J-algebras with conjugated quasiprojections contain Thompson groups

Representability of tabular relation algebras is extended to J-algebras

Connections between relation algebras, Thompson groups, and set theory are clarified

Abstract

The connections between Tarski's relation algebras and Thompson's groups F, T, V, and his monoid M are reviewed here, along with Jonsson-Tarski algebras, fork algebras, true pairing algebras, and tabular relation algebras. All of these algebras are related to the finitization problem and to Tarski's formalization of set theory without variables. Most of the technical details occur in the variety of J-algebras, which is obtained from relation algebras by omitting union and complementation and adopting a set of axioms created by Jonsson.
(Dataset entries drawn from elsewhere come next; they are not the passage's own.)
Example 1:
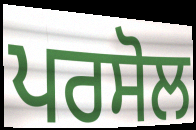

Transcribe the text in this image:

ਪਰਸੋਲ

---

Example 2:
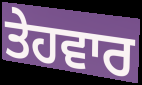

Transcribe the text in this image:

ਤੇਹਵਾਰ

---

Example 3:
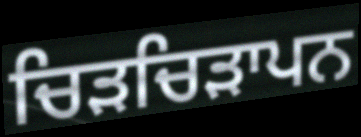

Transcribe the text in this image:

ਚਿੜਚਿੜਾਪਨ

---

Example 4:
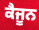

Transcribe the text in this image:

ਕੈਜੂਨ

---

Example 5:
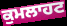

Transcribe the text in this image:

ਕੁਮਲਾਹਟ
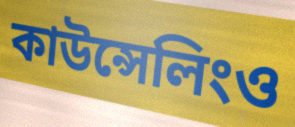
কাউন্সেলিংও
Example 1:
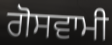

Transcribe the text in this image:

ਗੋਸਵਾਮੀ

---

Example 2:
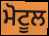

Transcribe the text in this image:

ਮੋਟੂਲ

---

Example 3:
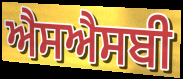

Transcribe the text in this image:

ਐਸਐਸਬੀ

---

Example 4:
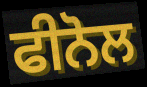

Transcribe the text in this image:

ਫੀਨੋਲ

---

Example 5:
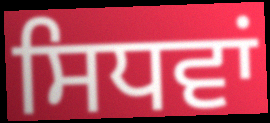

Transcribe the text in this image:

ਸਿਧਵਾਂ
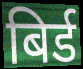
बिर्ड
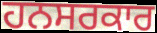
ਹਨਸਰਕਾਰ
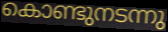
കൊണ്ടുനടന്നു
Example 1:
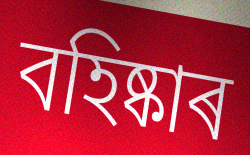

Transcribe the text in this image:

বহিষ্কাৰ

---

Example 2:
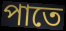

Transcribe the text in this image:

পাতে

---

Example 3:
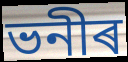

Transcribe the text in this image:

ভনীৰ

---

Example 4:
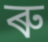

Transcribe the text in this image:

ৰু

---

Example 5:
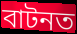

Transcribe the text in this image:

বাটনত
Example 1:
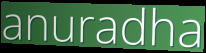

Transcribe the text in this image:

anuradha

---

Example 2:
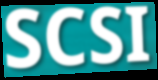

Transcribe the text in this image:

SCSI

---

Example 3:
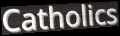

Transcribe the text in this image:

Catholics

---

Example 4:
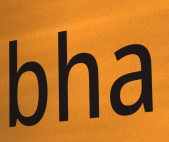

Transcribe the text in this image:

bha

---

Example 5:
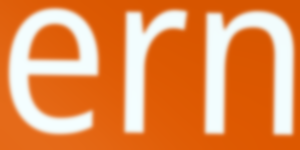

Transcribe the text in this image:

ern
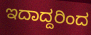
ಇದಾದ್ದರಿಂದ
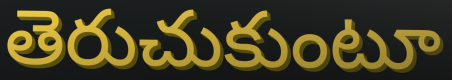
తెరుచుకుంటూ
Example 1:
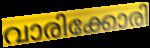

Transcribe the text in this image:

വാരിക്കോരി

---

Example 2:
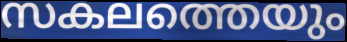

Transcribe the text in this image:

സകലത്തെയും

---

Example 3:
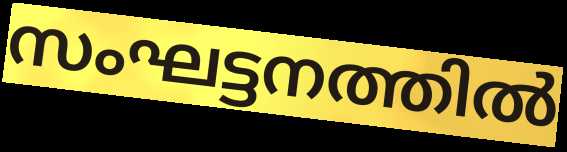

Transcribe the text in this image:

സംഘട്ടനത്തിൽ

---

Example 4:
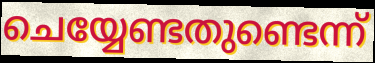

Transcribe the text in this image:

ചെയ്യേണ്ടതുണ്ടെന്ന്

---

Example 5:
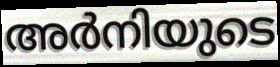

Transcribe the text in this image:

അർനിയുടെ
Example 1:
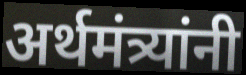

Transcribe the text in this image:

अर्थमंत्र्यांनी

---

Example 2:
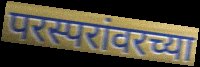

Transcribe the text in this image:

परस्परांवरच्या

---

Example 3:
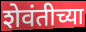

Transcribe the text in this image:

शेवंतीच्या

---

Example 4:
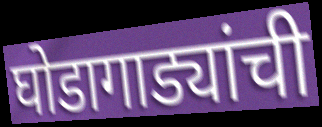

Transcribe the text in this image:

घोडागाड्यांची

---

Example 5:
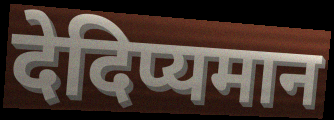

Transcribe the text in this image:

देदिप्यमान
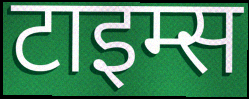
टाइम्स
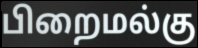
பிறைமல்கு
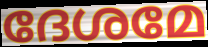
ദേശമേ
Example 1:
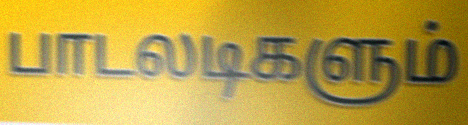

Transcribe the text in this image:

பாடலடிகளும்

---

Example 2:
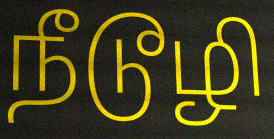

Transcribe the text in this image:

நீடூழி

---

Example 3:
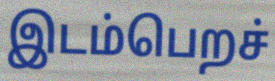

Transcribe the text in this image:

இடம்பெறச்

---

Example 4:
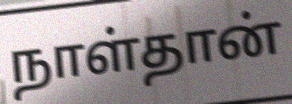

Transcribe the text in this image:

நாள்தான்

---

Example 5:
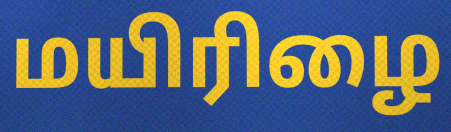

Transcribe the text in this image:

மயிரிழை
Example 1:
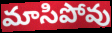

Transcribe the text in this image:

మాసిపోవు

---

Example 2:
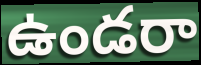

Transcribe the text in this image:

ఉండరా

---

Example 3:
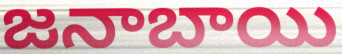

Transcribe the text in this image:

జనాబాయి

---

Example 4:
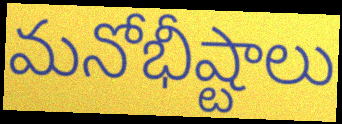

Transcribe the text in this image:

మనోభీష్టాలు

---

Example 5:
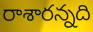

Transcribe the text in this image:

రాశారన్నది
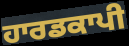
ਹਾਰਡਕਾਪੀ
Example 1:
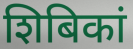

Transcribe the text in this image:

शिबिकां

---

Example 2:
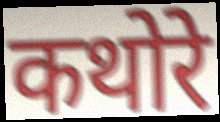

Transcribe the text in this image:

कथोरे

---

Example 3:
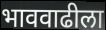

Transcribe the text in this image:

भाववाढीला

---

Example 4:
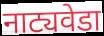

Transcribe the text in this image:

नाट्यवेडा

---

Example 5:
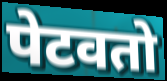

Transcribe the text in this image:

पेटवतो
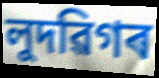
লুদৱিগৰ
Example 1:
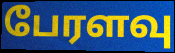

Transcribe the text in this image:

பேரளவு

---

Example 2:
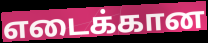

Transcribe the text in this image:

எடைக்கான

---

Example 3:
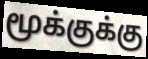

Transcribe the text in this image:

மூக்குக்கு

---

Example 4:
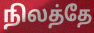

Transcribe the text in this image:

நிலத்தே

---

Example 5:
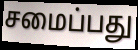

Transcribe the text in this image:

சமைப்பது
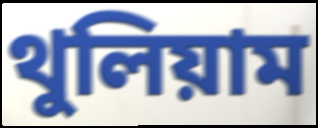
থুলিয়াম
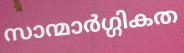
സാന്മാർഗ്ഗികത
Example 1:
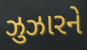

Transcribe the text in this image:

ઝુઝારને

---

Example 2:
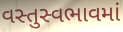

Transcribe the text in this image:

વસ્તુસ્વભાવમાં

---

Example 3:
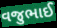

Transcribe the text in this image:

વજુભાઈ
Every relation algebra or J-algebra that contains a pair of conjugated quasiprojections satisfying the Domain and Unicity conditions, such as those that arise from Jonsson-Tarski algebras or fork algebras, will also contain homomorphic images of F, T, V, and M. The representability of tabular relation algebras is extended here to J-algebras, using a notion of tabularity that is equivalent among relation algebras to the original definition.